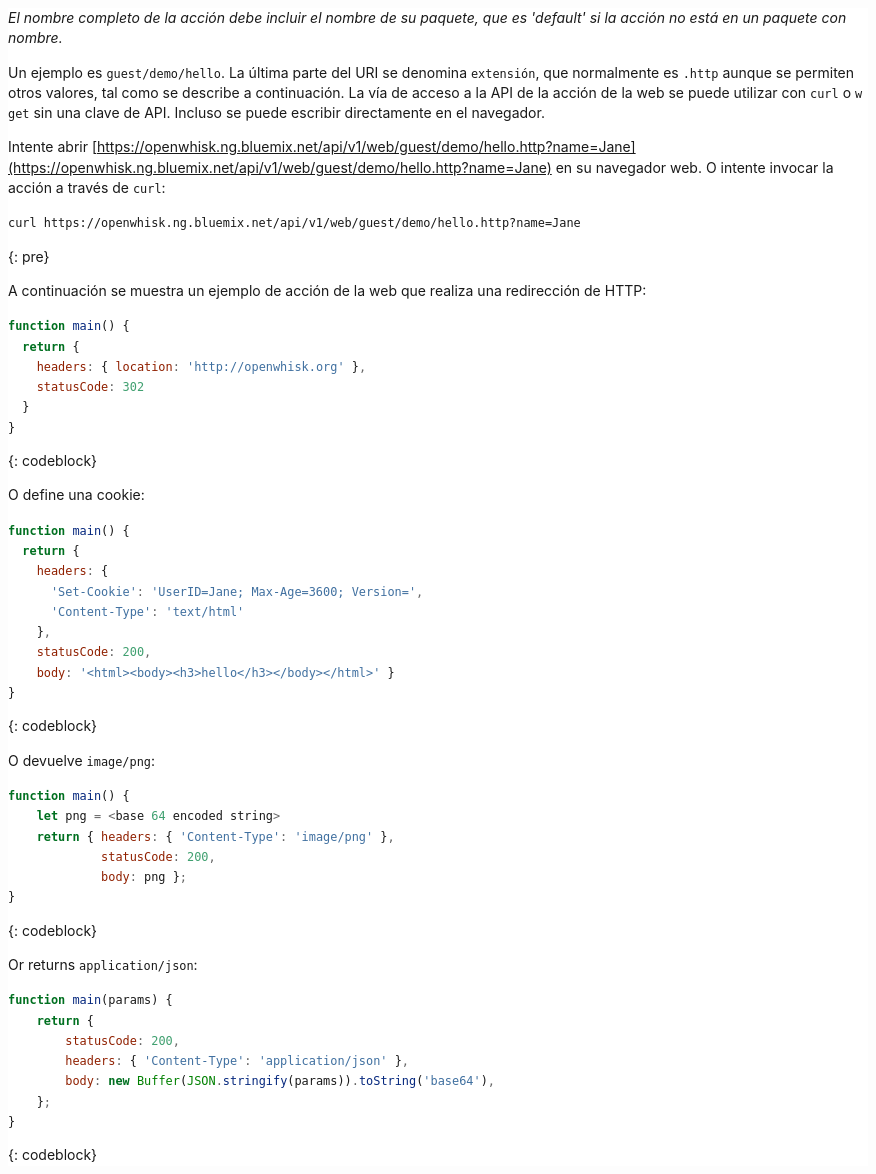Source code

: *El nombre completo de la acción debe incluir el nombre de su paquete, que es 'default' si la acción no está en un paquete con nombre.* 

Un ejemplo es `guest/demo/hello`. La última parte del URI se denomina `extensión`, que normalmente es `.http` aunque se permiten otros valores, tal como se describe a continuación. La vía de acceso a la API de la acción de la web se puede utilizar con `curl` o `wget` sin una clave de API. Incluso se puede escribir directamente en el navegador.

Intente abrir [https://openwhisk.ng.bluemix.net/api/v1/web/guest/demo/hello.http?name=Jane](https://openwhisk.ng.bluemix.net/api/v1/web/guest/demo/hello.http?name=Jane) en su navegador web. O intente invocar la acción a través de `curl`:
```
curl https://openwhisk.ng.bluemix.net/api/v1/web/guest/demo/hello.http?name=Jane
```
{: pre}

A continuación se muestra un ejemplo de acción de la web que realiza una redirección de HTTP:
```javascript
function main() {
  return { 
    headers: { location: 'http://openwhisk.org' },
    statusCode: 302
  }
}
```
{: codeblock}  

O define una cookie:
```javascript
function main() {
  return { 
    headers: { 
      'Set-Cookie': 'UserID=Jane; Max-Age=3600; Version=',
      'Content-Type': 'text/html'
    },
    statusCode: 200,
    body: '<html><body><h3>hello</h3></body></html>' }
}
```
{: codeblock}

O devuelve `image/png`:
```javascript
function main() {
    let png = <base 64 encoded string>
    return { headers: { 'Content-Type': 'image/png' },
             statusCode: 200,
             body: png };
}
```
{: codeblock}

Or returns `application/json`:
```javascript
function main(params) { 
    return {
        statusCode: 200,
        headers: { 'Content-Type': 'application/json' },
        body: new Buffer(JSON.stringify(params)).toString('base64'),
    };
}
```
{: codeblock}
* * * * *
GOAL OF THE EXERCISE:
Tell how many lines in the data contain the word "continuación", answering with that number and no other text.

EXPECTED OUTPUT:
2